Is It Time For Gold Again?

It has been a quiet time for Gold since May of 2006 when it traded as high as $712. Since that high, Gold has traded as low as $560, twice, and between those lows was the last high of $666.6. (see chart) I see some indications that things are going to get interesting.

First, the Gold Bugs Index (HUI) looks like its consolidation is over. A point and figure chart of HUI going back to 2002 shows trading sideways under 150 then a breakout to 250 then trading sideways and then a breakout to 400. HUI has traded sideways since May with major support at 280. Three times HUI has tested the 280 level, three times it bounced off that level. (see chart) Just recently, HUI broke out above 308 and looks like it wants to go higher. (see chart)

Second, Gold, is challenging $600 once again (see Jesse)and a breakout over that level would cross the bearish trendline coming from the high of $712 and would give us an initial goal of $666. I don’t want to get ahead of ourselves, but breaking that level puts $800 back on the radar screen.

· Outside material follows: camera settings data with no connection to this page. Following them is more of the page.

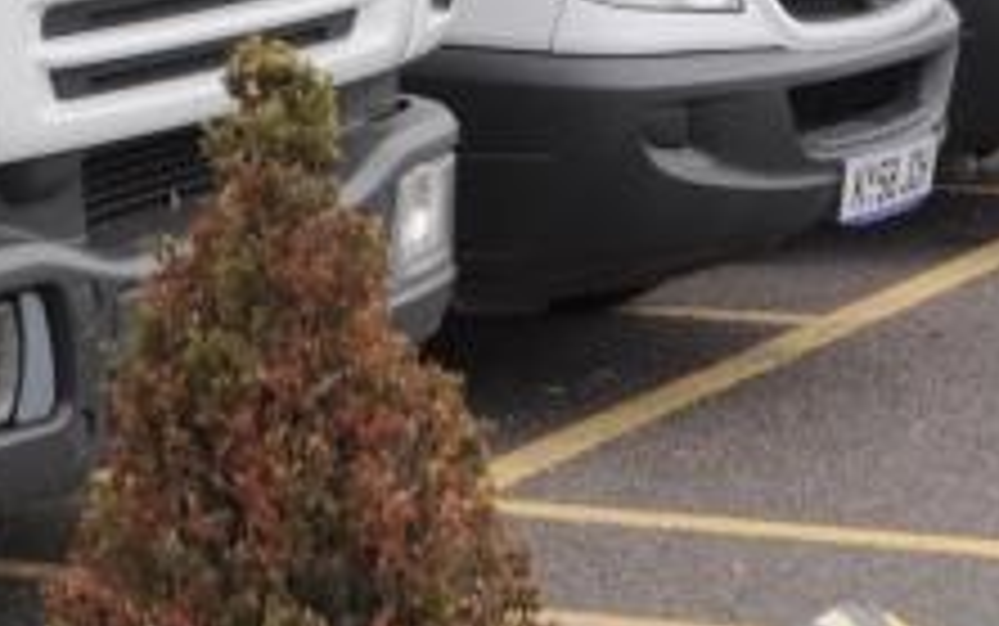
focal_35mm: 197
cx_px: 189
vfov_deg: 6.4
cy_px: -757
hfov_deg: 10.6
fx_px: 5366
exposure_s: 1/200
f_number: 6.3
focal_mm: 28
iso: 200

So now how do we play this scenario?

1. Buy gold coins with the risk that we are wrong and gold breaks $560. The current price of a 1 oz. American Eagle is $620.
2. Buy GLD the ETF that is a stock substitute for the commodity. Current price is about $59 1/2. I would put a stop at $55.
3. Use a gold mutual fund. I use First Eagle SoGen Gold Fund (SGGDX). The advantage of stocks in gold mining companies versus to the ETF GLD is the leverage, the ability to outperform gold.
4. Speculate in a junior gold mining stock. I still use Golden Star (GSS). Use any that you like. Not only will you get leverage, but since many have underperformed GLD and HUI, there will be a catch up. For example, GSS is down 10% for the year HUI is up 3.8% for the year and GLD is up 7.76% for the year. At some point they will all be up the same amount. If GLD goes to +20%, then GSS will go to +20%, but from a -10% level.

Why should you believe me? You shouldn’t! I am not be accountable to you and will not tell you when to reverse the trade. Go do your own homework, exercise risk control and if you want to have Gold as part of a diversified portfolio, pick the means that best fits your risk strategy or tolerance.

Gold Gold Bugs Index HUI SGGDX GSS GLD Mover Mike


3 Responses to “Is It Time For Gold Again?”

  1. Easy formula:

    Democrats elected

    Interest rates 12-20%

    Taxes up 20-25%

    Home sales dive

    Thousands lose their homes

    Gold over $800

    Based on low home sales. People are scared to enter into any long term ‘non fixed’ rate financial transactions with a possibility of democratic control. Fixed rated loans are hard to come by with the possibility of 12-20% interest in the future and higher taxes a sure thing.

  2. Firefighter, Gold going to $800 is not dependent on Dems gaining control, IMHO. It is more a by product of what politicians in general have done to this country since the FED was established in 1913 and consequences of the 1971 severing of the gold connection with the USD.

  3. Mike,

    You mentioned junior gold mining shares as a way to play a rise in the gold price. Just wanted to add that anyone interested in such a strategy can take a look at the Gold Miner’s ETF (GDX). Its components are visible in the AMEX Gold Miner’s Index, symbol ^GDM.

    Largely weighted towards the bigger companies it seems, but there are a fair amount of smaller mining companies with market caps smaller than GSS, which you had mentioned.

    Also, for anyone wanting to speculate in individual junior mining shares, you might want to learn how their trading is affected by lower levels of liquidity and the financing cycle. See Jim Puplava’s “The Perfect Option – Part 2” for more on this.